ACTIVITY =
Can you repeat, word for word, the part of the passage on four factors with the largest product that opens with the words "Note: All the" and closes with "product is maximum."?

If it is not possible to find 4 such factors then print “Not possible”.
Note: All the four factors can be equal to each other to maximize the product.
Examples
 

Input : N = 24
Output : Product -> 1296
All factors are -> 1 2 3 4 6 8 12 24 
Choose the factor 6 four times,
Therefore, 6+6+6+6 = 24 and product is maximum.

Input : N = 100
Output : Product -> 390625
All the factors are -> 1 2 4 5 10 10 20 25 50 100 
Choose the factor 25 four times.


 


An approach which takes a complexity of O(M^3), where M is the number of factors of N has been discussed in the previous post. 
An efficient approach of time complexity O(N^2) can be obtained by following the below steps. 
 

  • Store all the factors of given number in a container.
  • Iterate for all pairs and store their sum in a different container.

DATA UNDER STUDY =
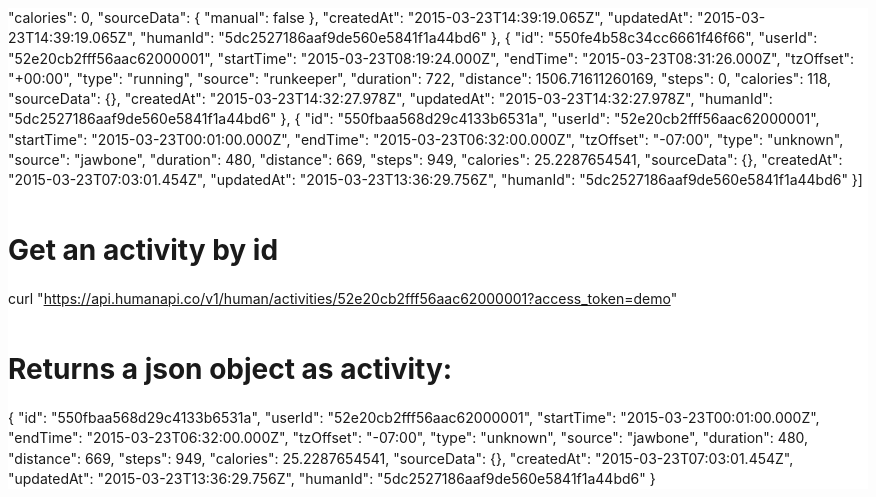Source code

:   "calories": 0,
  "sourceData": {
    "manual": false
  },
  "createdAt": "2015-03-23T14:39:19.065Z",
  "updatedAt": "2015-03-23T14:39:19.065Z",
  "humanId": "5dc2527186aaf9de560e5841f1a44bd6"
}, {
  "id": "550fe4b58c34cc6661f46f66",
  "userId": "52e20cb2fff56aac62000001",
  "startTime": "2015-03-23T08:19:24.000Z",
  "endTime": "2015-03-23T08:31:26.000Z",
  "tzOffset": "+00:00",
  "type": "running",
  "source": "runkeeper",
  "duration": 722,
  "distance": 1506.71611260169,
  "steps": 0,
  "calories": 118,
  "sourceData": {},
  "createdAt": "2015-03-23T14:32:27.978Z",
  "updatedAt": "2015-03-23T14:32:27.978Z",
  "humanId": "5dc2527186aaf9de560e5841f1a44bd6"
}, {
  "id": "550fbaa568d29c4133b6531a",
  "userId": "52e20cb2fff56aac62000001",
  "startTime": "2015-03-23T00:01:00.000Z",
  "endTime": "2015-03-23T06:32:00.000Z",
  "tzOffset": "-07:00",
  "type": "unknown",
  "source": "jawbone",
  "duration": 480,
  "distance": 669,
  "steps": 949,
  "calories": 25.2287654541,
  "sourceData": {},
  "createdAt": "2015-03-23T07:03:01.454Z",
  "updatedAt": "2015-03-23T13:36:29.756Z",
  "humanId": "5dc2527186aaf9de560e5841f1a44bd6"
}]
# Get an activity by id
curl "https://api.humanapi.co/v1/human/activities/52e20cb2fff56aac62000001?access_token=demo"

# Returns a json object as activity:
{
  "id": "550fbaa568d29c4133b6531a",
  "userId": "52e20cb2fff56aac62000001",
  "startTime": "2015-03-23T00:01:00.000Z",
  "endTime": "2015-03-23T06:32:00.000Z",
  "tzOffset": "-07:00",
  "type": "unknown",
  "source": "jawbone",
  "duration": 480,
  "distance": 669,
  "steps": 949,
  "calories": 25.2287654541,
  "sourceData": {},
  "createdAt": "2015-03-23T07:03:01.454Z",
  "updatedAt": "2015-03-23T13:36:29.756Z",
  "humanId": "5dc2527186aaf9de560e5841f1a44bd6"
}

ANSWER TO THIS TASK =
Note: All the four factors can be equal to each other to maximize the product.
Examples
 

Input : N = 24
Output : Product -> 1296
All factors are -> 1 2 3 4 6 8 12 24 
Choose the factor 6 four times,
Therefore, 6+6+6+6 = 24 and product is maximum.